If ESPN wonders why last night’s ratings were so bad, perhaps it should examine how many people turned off the TV after the fifth time Jon Gruden said the words, “turkey hole.”
An embarrassingly bad segment of ESPN’s Monday Night Football broadcast started when Lions quarterback Matthew Stafford made a nice throw downfield, finding a receiver in the Packers’ secondary. At first, Gruden appeared to simply be analyzing the play.
“Watch Stafford fit the ball in the hole between the corner and the safety,” Gruden said. “I call that the turkey hole. Don’t ask me why.”
But then it became clear that the “turkey hole” thing was a pre-planned segment, and Gruden and ESPN’s producers had just been waiting for the right moment. The cameras turned away from the field and went to the booth, where Gruden stood in front of a picture of a turkey and offered insight such as, “Let me show you what the turkey hole is. It’s the turkey hole.”
As fans at home wondered what was happening on the field, Gruden gave an Xs and Os illustration of the turkey hole. Can we get back to the game now? No. Gruden still wasn’t done. He also had videos to show.
“Let me show you some of this turkey hole,” Gruden said, as highlights were shown of quarterbacks past and present throwing into the area that Gruden called the “turkey hole.” We saw Brett Favre throw into the turkey hole. We saw Stafford do it in a previous game. We still didn’t know what was happening on the field in the game we had tuned in to watch.
So what had actually happened while Gruden was blabbering about the turkey hole? Oh, nothing much. Just a Lions fumble that the Packers recovered. No reason the fans watching the game would want to know about something like that when there’s turkey hole to discuss.

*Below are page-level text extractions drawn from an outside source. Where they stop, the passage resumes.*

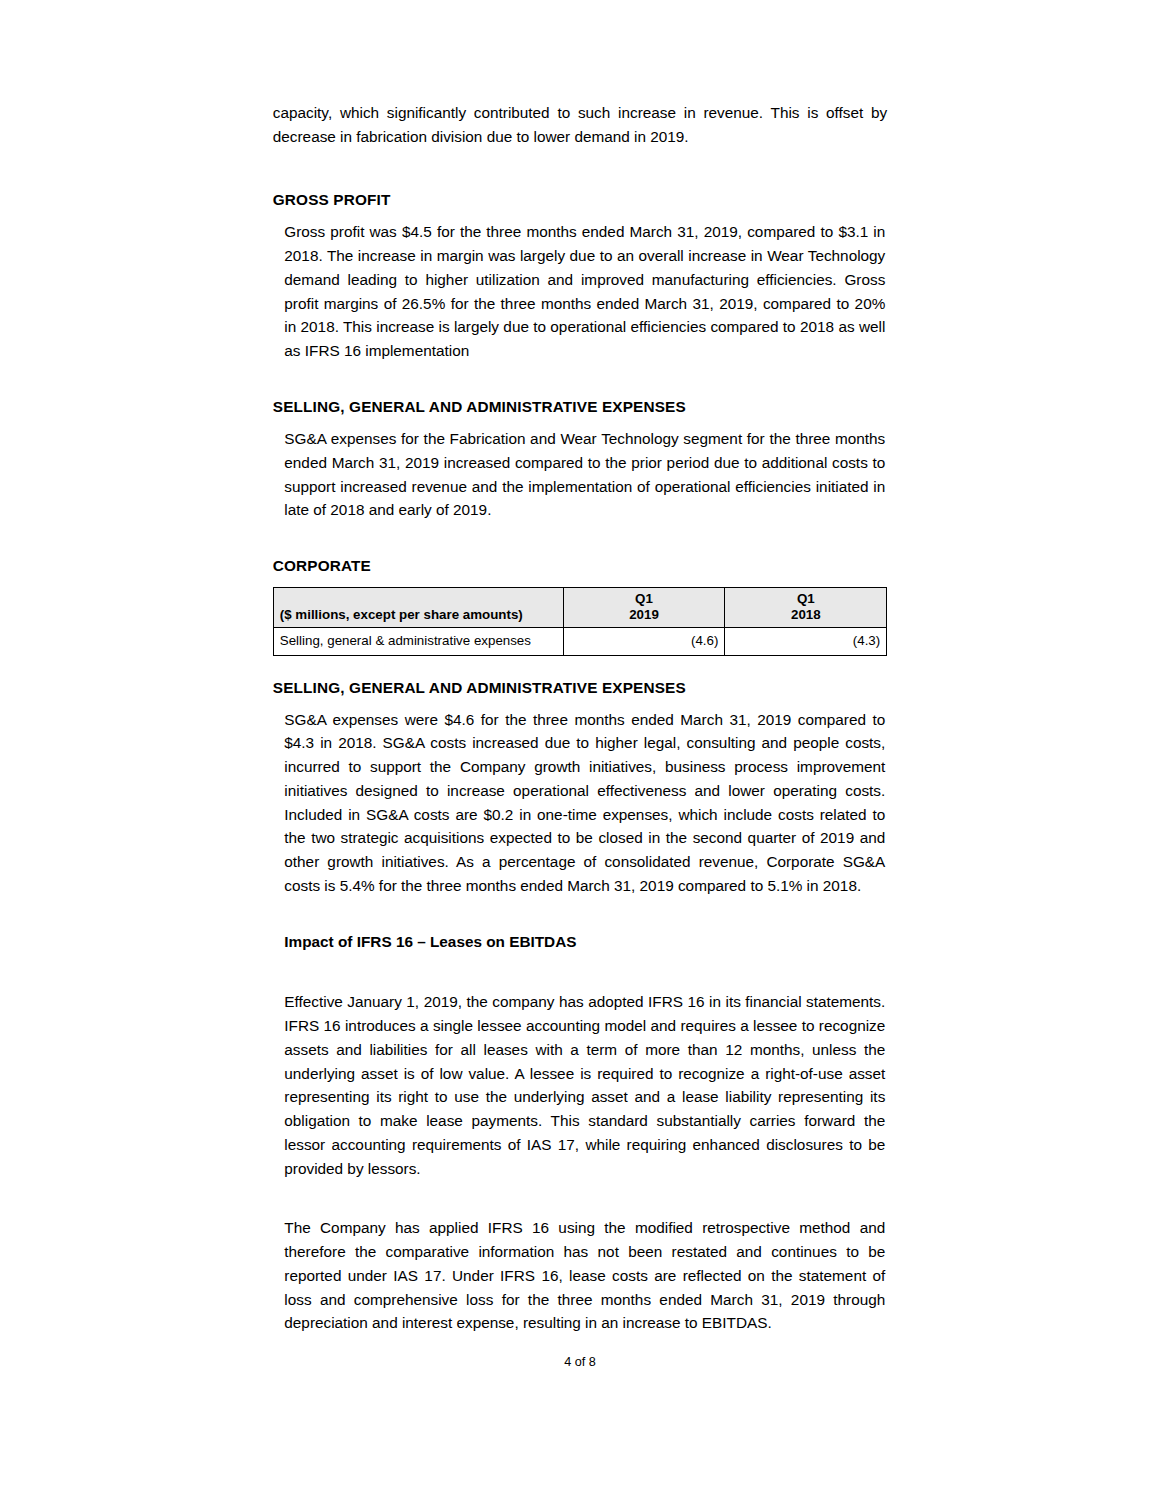capacity, which significantly contributed to such increase in revenue. This is offset by decrease in fabrication division due to lower demand in 2019.
GROSS PROFIT
Gross profit was $4.5 for the three months ended March 31, 2019, compared to $3.1 in 2018. The increase in margin was largely due to an overall increase in Wear Technology demand leading to higher utilization and improved manufacturing efficiencies. Gross profit margins of 26.5% for the three months ended March 31, 2019, compared to 20% in 2018. This increase is largely due to operational efficiencies compared to 2018 as well as IFRS 16 implementation
SELLING, GENERAL AND ADMINISTRATIVE EXPENSES
SG&A expenses for the Fabrication and Wear Technology segment for the three months ended March 31, 2019 increased compared to the prior period due to additional costs to support increased revenue and the implementation of operational efficiencies initiated in late of 2018 and early of 2019.
CORPORATE
| ($ millions, except per share amounts) | Q1 2019 | Q1 2018 |
| --- | --- | --- |
| Selling, general & administrative expenses | (4.6) | (4.3) |
SELLING, GENERAL AND ADMINISTRATIVE EXPENSES
SG&A expenses were $4.6 for the three months ended March 31, 2019 compared to $4.3 in 2018. SG&A costs increased due to higher legal, consulting and people costs, incurred to support the Company growth initiatives, business process improvement initiatives designed to increase operational effectiveness and lower operating costs. Included in SG&A costs are $0.2 in one-time expenses, which include costs related to the two strategic acquisitions expected to be closed in the second quarter of 2019 and other growth initiatives. As a percentage of consolidated revenue, Corporate SG&A costs is 5.4% for the three months ended March 31, 2019 compared to 5.1% in 2018.
Impact of IFRS 16 – Leases on EBITDAS
Effective January 1, 2019, the company has adopted IFRS 16 in its financial statements. IFRS 16 introduces a single lessee accounting model and requires a lessee to recognize assets and liabilities for all leases with a term of more than 12 months, unless the underlying asset is of low value. A lessee is required to recognize a right-of-use asset representing its right to use the underlying asset and a lease liability representing its obligation to make lease payments. This standard substantially carries forward the lessor accounting requirements of IAS 17, while requiring enhanced disclosures to be provided by lessors.
The Company has applied IFRS 16 using the modified retrospective method and therefore the comparative information has not been restated and continues to be reported under IAS 17. Under IFRS 16, lease costs are reflected on the statement of loss and comprehensive loss for the three months ended March 31, 2019 through depreciation and interest expense, resulting in an increase to EBITDAS.
4 of 8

Finally, just as ESPN went to a commercial, play-by-play man Sean McDonough realized that something consequential had happened on the field while his partner had hijacked the broadcast.
“I think we’re going to have a replay review here,” McDonough said. “For the moment, they’re saying Green Bay ball.”
Sure enough, when ESPN came back from the commercial, the Packers had the ball.
“The ruling on the field is a fumble by Ameer Abdullah. Green Bay ball. We’ll show you another look at it right after this play,” McDonough said.
There were two problems with that: First, ESPN wouldn’t be showing us “another” look at it. We were still waiting for the first look. Through all that “turkey hole” nonsense, we still hadn’t seen Abdullah fumble. Secondly, even after the next play, ESPN still didn’t show a replay of the fumble. It was only after another play that ESPN finally went back and showed the fumble.
Football fans don’t ask for much when we turn on a game. We want to see what’s happening on the field, and we want reasonably knowledgeable announcers to fill us in on anything we might not be able to see with our own eyes. ESPN didn’t show us the fumble on the field, and the announcers didn’t tell us about it, either.
If Gruden and ESPN have any similar segments planned this season, I think I can speak for all fans when I say: Shove it up your turkey hole.